Nutopia
Before anybody wonders, my screen name is a reference to Seamus Heaney's poem "Whatever you say say nothing"--last stanza discussing meaning of life.
Meg, I wanted to give credit where it's due. I use your song "Nutopia" in my Intro to Phil class to get students thinking about certain issues--some get it, some don't--but it's another tool in the arsenal. "oh, he lives, but without thinking" goes the old Latin saying.
In particular, your lyrics "alive to the universe, dead to the world" lead to the best conversations. Did you mean it to be a metaphysical critique? Like space travel, we humans seem to love avoiding the here and now--the reality of the suffering we have about us and inside us--and the desire to flee. We don't even regard the reality of our death as necessity, but as some way station to something else. Like Krishnamurti wrote, when we delude ourselves with the illusion of continuity we destroy our creative potential. Some great stuff, Meg.

I know I'm not the person
I know I'm not the person you are looking forward to hearing from, but what the hell I'll say something anyways.
I find it interesting that you teach an intro to Philosophy class. I was inspired to follow philosophy based off of just how cool my first Philosophy teacher was. She was open to my zen philosophy and even gave me the opportunity to discuss my philsophy by her introducing it to the class without telling the other students that it was something that I came up with. I ended up taking one less class than was required for a philosophy minor and then refused to take the last class for philosophic reasons.

■ ■ ■

What you should do. Please name the poem that the "Nutopia" post gives as the source of its writer's screen name.

■ ■ ■

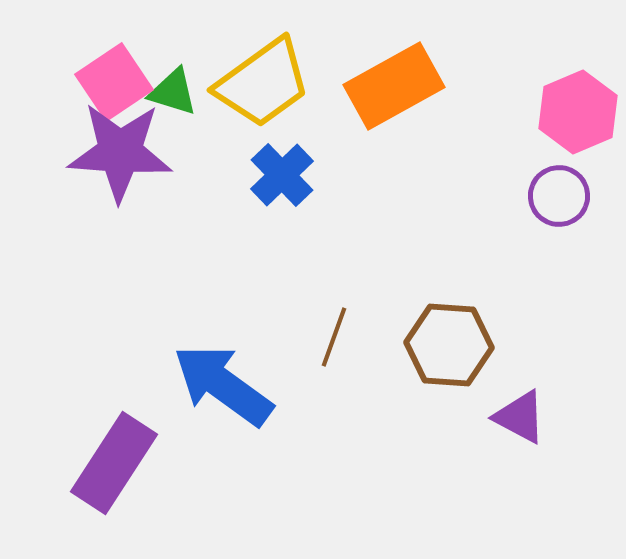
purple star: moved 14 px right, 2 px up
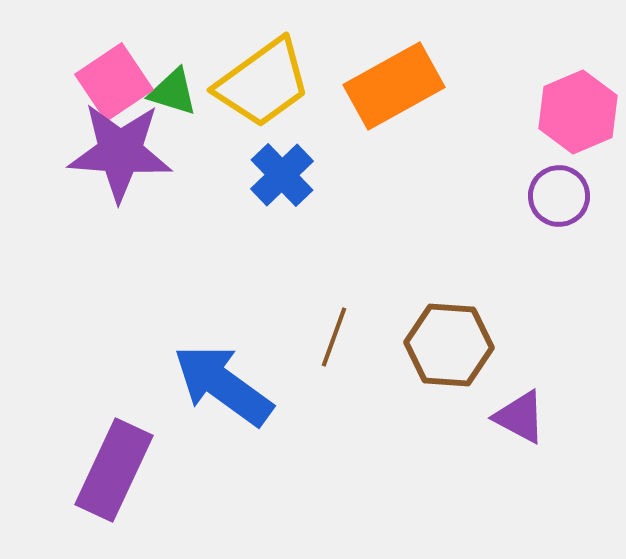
purple rectangle: moved 7 px down; rotated 8 degrees counterclockwise
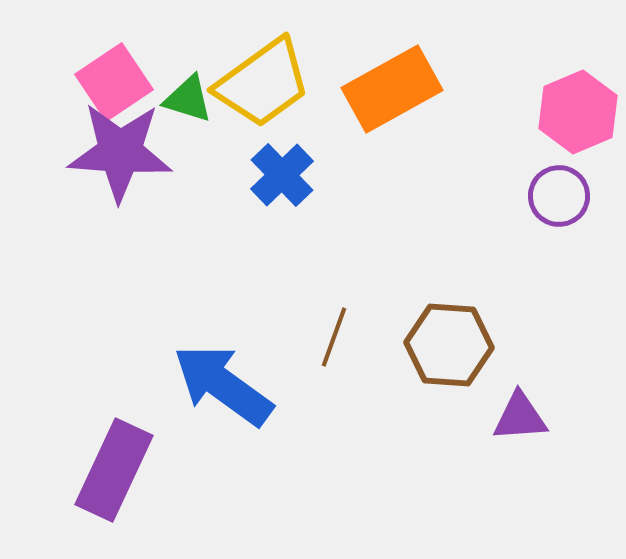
orange rectangle: moved 2 px left, 3 px down
green triangle: moved 15 px right, 7 px down
purple triangle: rotated 32 degrees counterclockwise
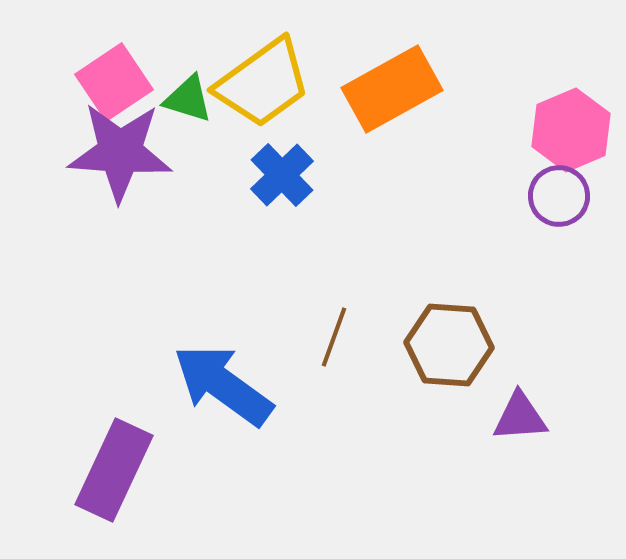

■ ■ ■

Correct result. Seamus Heaney's poem "Whatever you say say nothing"